The Nets has hosted viewing parties at nearby businesses (including McMahon’s). There’s a working group that includes local businesses, BIDs, the Brooklyn Chamber of Commerce and representatives of the arena and of Forest City Ratner. The working group shares strategies that have worked, like connecting with alumni groups, or providing special deals for Barclays employees.
“Our brand is Brooklyn every day of the week,” says Ashley Cotton, Forest City Ratner’s senior VP for external affairs. “Our long-term investments are tied to the success to Brooklyn. We think the more it’s enhanced, the more we are.”
But Barclays and the businesses it’s boosting are also helping to define what Brooklyn’s brand is. The spot where McMahon’s now operates was previously a run-down divey bar called O’Connor’s that had been there for decades.
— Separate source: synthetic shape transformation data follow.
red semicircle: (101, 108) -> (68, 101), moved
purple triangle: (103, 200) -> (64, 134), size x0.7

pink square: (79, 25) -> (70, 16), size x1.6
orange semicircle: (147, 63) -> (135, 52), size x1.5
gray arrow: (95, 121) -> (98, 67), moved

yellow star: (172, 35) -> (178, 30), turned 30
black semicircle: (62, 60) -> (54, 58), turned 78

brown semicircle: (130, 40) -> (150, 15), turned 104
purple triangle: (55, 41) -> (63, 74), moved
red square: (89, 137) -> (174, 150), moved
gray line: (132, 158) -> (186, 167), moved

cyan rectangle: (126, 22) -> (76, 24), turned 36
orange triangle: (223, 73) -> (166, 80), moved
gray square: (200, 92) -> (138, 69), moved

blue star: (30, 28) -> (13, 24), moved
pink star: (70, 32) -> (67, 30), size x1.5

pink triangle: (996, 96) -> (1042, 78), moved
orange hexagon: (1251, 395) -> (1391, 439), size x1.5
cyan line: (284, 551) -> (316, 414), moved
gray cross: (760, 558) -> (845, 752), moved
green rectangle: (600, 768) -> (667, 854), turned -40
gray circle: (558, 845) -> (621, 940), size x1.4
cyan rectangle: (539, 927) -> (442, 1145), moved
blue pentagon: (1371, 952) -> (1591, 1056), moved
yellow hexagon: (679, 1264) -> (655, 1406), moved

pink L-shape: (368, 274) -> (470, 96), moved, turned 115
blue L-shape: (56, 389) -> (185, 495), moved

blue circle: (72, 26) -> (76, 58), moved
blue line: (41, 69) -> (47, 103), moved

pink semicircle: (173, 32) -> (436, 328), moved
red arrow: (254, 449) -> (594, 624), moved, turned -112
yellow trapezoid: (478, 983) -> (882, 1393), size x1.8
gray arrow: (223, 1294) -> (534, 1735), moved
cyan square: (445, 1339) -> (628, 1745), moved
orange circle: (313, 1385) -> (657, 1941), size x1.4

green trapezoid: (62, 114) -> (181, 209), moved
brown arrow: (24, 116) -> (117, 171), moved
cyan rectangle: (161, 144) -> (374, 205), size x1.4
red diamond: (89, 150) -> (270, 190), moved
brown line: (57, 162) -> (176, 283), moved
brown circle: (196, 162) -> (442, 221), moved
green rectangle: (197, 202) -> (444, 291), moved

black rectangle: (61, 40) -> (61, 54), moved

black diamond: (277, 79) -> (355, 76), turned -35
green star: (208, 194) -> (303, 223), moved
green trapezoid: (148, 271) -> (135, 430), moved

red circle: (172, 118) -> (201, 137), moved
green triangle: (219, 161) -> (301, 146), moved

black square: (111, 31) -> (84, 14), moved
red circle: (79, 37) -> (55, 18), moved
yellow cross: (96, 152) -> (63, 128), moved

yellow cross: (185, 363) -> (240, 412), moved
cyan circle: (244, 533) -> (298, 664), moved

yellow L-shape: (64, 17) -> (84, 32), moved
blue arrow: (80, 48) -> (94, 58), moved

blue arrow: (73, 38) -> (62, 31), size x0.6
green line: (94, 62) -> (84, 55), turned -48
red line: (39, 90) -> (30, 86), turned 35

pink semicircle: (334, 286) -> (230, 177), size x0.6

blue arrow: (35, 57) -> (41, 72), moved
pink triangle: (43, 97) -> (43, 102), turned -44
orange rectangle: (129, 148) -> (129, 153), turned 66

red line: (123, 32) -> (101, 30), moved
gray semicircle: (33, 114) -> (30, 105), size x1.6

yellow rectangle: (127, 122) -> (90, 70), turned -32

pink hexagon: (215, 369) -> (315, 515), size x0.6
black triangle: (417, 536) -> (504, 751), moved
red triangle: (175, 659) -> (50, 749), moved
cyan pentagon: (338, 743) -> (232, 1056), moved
For some Brooklynites, this was the appeal: “The clientele liked the bar because of its dinginess, not despite it,” L Magazine wrote earlier this year.
But that brand of Brooklyn, apparently, didn’t have enough economic oomph left in it to compete.
Michael McMahon and his partners bought the building with the idea that they wanted to open a bar there.
“We wanted to build a real Irish pub in Brooklyn,” he said—a place with a lot of stone, a lot of wood, Irish whiskeys, corned beef and other Irish fare.
Upstairs, the bar also has a spacious, shiny new event space, which alumni might rent out before their college team plays at Barclays or wedding parties might retire to after a ceremony in Prospect Park.
“We spent a lot of money for the location,” McMahon said. “We could have kept running the bar we had there. But it wasn’t suitable for the clientele that were coming to the stadium.”
This article appeared in the December issue of Capital magazine.